Dataset records
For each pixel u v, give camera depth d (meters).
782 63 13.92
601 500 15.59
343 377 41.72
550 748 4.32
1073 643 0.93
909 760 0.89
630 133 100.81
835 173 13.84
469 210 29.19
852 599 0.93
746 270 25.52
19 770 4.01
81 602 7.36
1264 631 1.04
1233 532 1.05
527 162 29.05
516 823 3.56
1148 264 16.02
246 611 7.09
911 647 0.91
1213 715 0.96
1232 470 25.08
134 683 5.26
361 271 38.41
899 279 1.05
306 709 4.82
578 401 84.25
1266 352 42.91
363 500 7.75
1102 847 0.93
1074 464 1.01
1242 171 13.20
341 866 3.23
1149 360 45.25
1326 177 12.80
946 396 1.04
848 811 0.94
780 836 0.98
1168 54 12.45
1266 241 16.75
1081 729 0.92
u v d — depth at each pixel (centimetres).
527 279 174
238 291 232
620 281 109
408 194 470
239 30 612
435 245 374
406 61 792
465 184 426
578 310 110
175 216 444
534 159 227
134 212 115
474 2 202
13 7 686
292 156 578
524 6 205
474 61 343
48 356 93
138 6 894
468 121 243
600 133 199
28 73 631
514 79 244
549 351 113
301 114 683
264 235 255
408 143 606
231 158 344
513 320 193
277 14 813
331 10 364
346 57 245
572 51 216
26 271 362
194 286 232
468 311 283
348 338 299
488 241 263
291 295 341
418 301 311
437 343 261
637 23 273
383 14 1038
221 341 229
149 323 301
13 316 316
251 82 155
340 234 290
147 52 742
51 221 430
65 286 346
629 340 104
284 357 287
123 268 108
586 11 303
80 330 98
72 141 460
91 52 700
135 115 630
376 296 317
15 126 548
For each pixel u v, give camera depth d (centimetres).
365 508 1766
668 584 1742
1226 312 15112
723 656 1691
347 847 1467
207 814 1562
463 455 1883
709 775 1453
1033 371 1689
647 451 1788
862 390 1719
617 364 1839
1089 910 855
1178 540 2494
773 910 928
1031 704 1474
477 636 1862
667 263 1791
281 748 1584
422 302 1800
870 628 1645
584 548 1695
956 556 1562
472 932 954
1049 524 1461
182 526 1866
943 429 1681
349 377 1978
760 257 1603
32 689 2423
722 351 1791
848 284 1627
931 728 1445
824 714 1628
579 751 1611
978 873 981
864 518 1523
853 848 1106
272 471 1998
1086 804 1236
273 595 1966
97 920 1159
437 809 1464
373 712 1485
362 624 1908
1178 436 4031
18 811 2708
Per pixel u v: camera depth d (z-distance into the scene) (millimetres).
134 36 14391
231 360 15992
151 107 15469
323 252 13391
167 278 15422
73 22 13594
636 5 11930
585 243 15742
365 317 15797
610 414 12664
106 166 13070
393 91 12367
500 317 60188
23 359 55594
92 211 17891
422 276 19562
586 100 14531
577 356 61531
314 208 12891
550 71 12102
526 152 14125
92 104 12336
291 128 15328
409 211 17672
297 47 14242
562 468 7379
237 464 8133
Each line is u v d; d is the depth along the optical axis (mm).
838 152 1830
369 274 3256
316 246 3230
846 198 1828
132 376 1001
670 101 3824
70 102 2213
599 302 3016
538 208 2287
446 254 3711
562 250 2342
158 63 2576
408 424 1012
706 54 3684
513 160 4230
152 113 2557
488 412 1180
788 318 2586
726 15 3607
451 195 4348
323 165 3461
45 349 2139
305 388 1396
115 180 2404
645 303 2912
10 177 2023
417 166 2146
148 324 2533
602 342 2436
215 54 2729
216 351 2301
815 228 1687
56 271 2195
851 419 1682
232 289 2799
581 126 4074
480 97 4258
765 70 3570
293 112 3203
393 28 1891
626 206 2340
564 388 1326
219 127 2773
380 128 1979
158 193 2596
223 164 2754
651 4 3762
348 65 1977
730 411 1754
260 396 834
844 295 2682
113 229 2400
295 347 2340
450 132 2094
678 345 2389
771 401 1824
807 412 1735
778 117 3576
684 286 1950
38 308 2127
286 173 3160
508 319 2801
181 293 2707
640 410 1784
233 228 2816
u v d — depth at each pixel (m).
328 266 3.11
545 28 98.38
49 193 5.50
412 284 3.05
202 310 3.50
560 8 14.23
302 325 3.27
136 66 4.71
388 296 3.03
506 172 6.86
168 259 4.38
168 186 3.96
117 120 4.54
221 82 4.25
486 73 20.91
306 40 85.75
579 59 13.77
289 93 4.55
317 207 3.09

DIRECTIONS: Lines above that have "camera": copy each of them.

FINISHED EXERCISE:
For each pixel u v, give camera depth d (meters).
For each pixel u v, give camera depth d (centimetres).
Per pixel u v: camera depth d (z-distance into the scene) (millimetres).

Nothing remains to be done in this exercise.